Güncelleme Tarihi:
Suriye rejimi, Rusya’nın hava desteği ile muhaliflerin kontrolünde olan Halep’i 2 yıl boyunca savaşarak 2016 yılında almıştı. Şam’dan sonra Suriye’nin en büyük ikinci şehri olan Halep’i 8 yıldır kontrol eden rejim, Heyet Tahrir Şam’ın (HTŞ) başını çektiği muhalif gruplara direnmeyerek kenti 72 saatte kaybetti. Esad güçlerinin büyük bölümü Halep’te tek kurşun bile atmadan kaçarken, HTŞ’nin kenti aldığından habersiz markete alışverişe gidince yakalanan rejim askerleri bile oldu. Halep’te yaşayan sivil halk da ne olup bittiğini anlamadan HTŞ’nin kente girişine tanıklık etti.
PKK/YPG DE KAÇTI
Suriye rejimi, kaçarken kontrolündeki birçok noktayı da terör örgütü PKK/YPG’ye bıraktı. Başta Halep’teki uluslararası havaalanı olmak üzere çok sayıda noktada kontrolü sağlayan terör örgütüne karşı ise Suriye Milli Ordusu (SMO) harekete geçti. Kısa sürede PKK/YPG’nin kontrolüne bırakılan bölgelerde hâkimiyet kuran SMO, Tel Rıfat’a operasyon başlattı. SMO, PKK/YPG’nin 8 yıldır yığınak yaptığı, tüneller kazdığı Tel Rıfat’ı 3 saatte aldı. Teröristlerin çoğu direniş göstermeden kaçarken, geride kalanlar ise üniformalarını çıkartıp silahlarını bırakarak sivillerin arasında karışıp kentti terk etti.
‘ŞAŞKINIZ ŞOKTAYIZ’
Suriye’de 2011 yılında başlayan iç savaşın ilk dönemlerinden sonra ilk kez güç dengeleri bu kadar kısa sürede değişti. “Neler oluyor?” sorusu cevap bulmadan 5 günde Suriye haritası yeniden şekil aldı. Sahada yaşanan bu kısa süreli değişim karşısında kazananlar, “Nasıl bu kadar kolay oldu?”, kaybedenler ise “Bu kadar kısa sürede nasıl kaybettik?” şaşkınlığını yaşıyor. Tel Rıfat, Afrin, Azez ve Halep’e çıkan yollarda karşılaştığımız Suriyeli siviller ve farklı gruplara bağlı savaşçılardan herkes birbirine “Nasıl oldu? Neler oluyor?” sorusunu yöneltiyor. Sahada bu kadar kısa sürede her şeyin değişmesinin arkasında ABD’nin olduğu iddiaları ilk sırada yer alıyor. SMO savaşçılarından Nasır Nahu, “Her şey çok hızlı gelişti. Tel Rıfat’ı kuşattık, çatışma bekliyorduk, kaçtıkların gördük, şaşırdık. PKK/YPG’nin direniş göstermeden kaçmasının arkasında ABD olduğuna inanıyorum” dedi. Afrin’den 8 yıl sonra Halep’teki evine dönmeye çalışan Halid İbrahim ise duygularını “Halep’in alınmasından mutlu olduk, evime dönüyorum. Bu kadar kısa sürede olmasını beklemiyorduk. Çok sevindim ama bu kadar hızlı nasıl oldu? Biz de şaşırdık, şoktayız. Beşar Esad’ın direneceğini düşünüyorduk, hem şaşkınız hem de sevinçliyiz” sözleriyle anlattı.
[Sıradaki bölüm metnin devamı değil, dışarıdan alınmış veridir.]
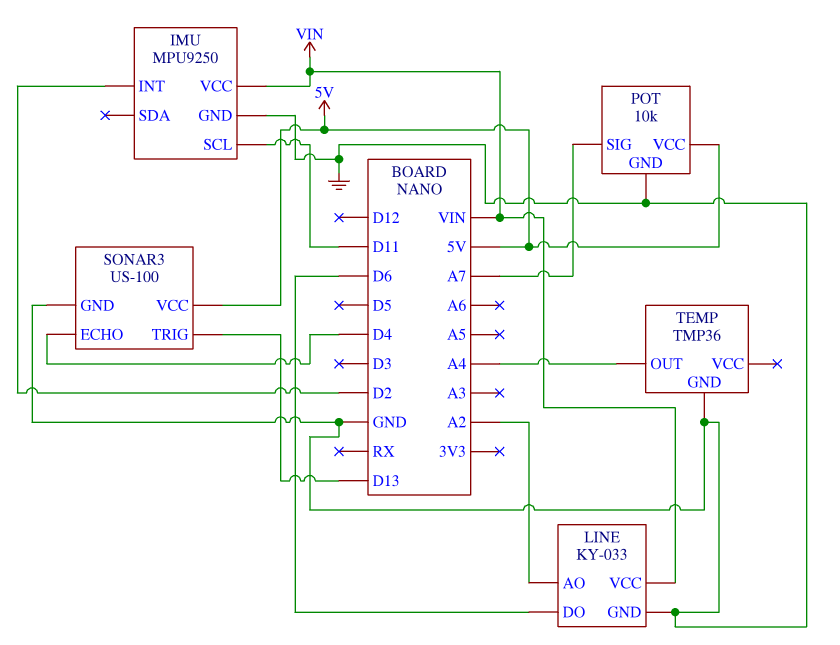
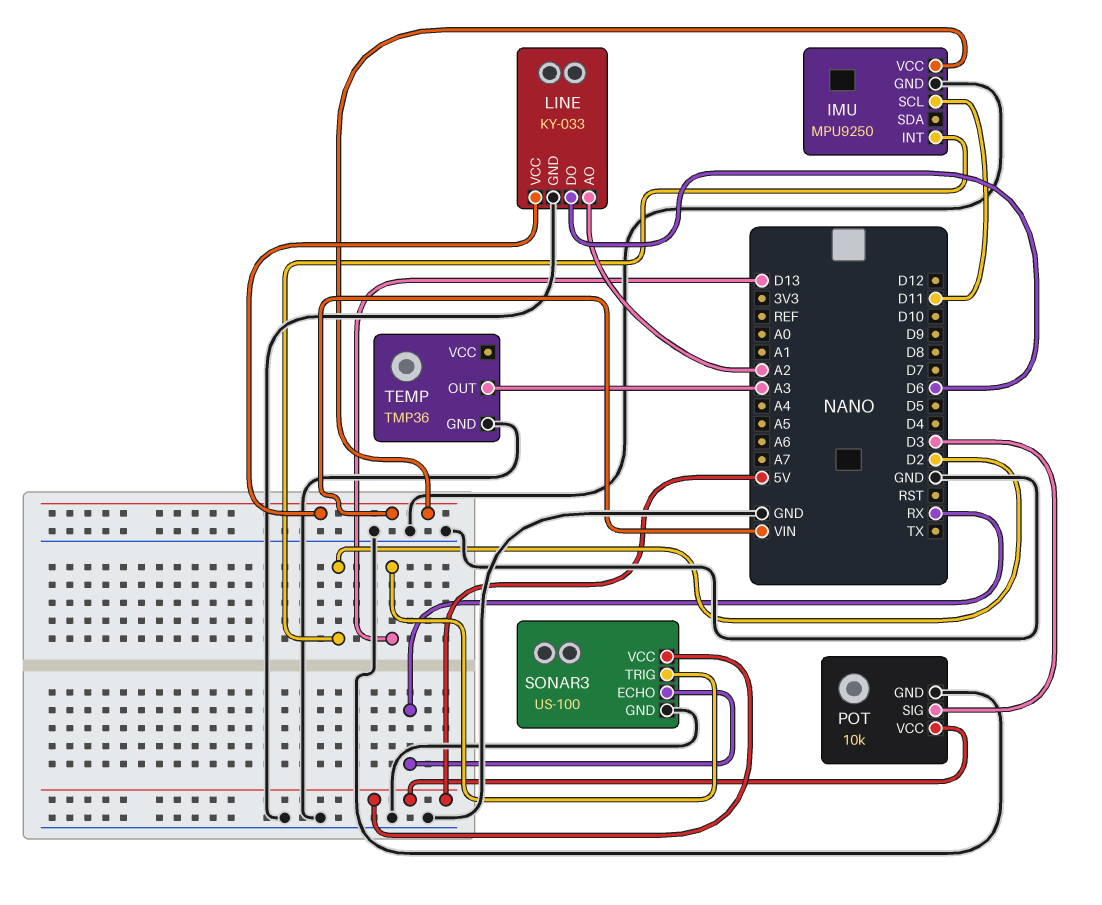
POT pin SIG: A7 -> D3
SONAR3 pin ECHO: D4 -> RX
TEMP pin OUT: A4 -> A3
HTŞ’DEN İMAJ DÜZELTME ÇALIŞMASI
Başta ABD ve Türkiye olmak üzere birçok ülke tarafından “terör” listesinde bulunan HTŞ, imaj düzeltme çalışmalarına girişti. El Nusra, El Kaide gibi farklı radikal grupların birleşmesinden ortaya çıkan HTŞ, terör listesinden çıkmak ve uluslararası meşruiyet kazanmak için adımlar atıyor. Halep’i kontrol etmeye başlayan örgüt, ilk olarak sivil halka, “Canınız ve malınız güvende, kimseye dokunulmayacak” çağrısında bulundu. Halep’in kuzeybatısındaki Nubbul ve Zehra beldelerinden kaçarak Şam’a gitmek isteyen Şii sivillerin, “Şii kardeşlerimiz bizim düşmanımız değil. Eline silah almayan tüm Suriyeliler kardeşimizdir, güven içinde evlerinize dönebilirsiniz” diyerek evlerine dönmelerini sağladı. Halep’ten çıkmak isteyen sivillere can ve mal güvencesi veren HTŞ, tüm bunlara karşın gitmek isteyenlere ise insani koridor açarak geçiş izni verdi. HTŞ’ye bağlı savaşçı grupların da önceki yıllara göre daha donanımlı ve eğitimli oldukları dikkat çekiyor.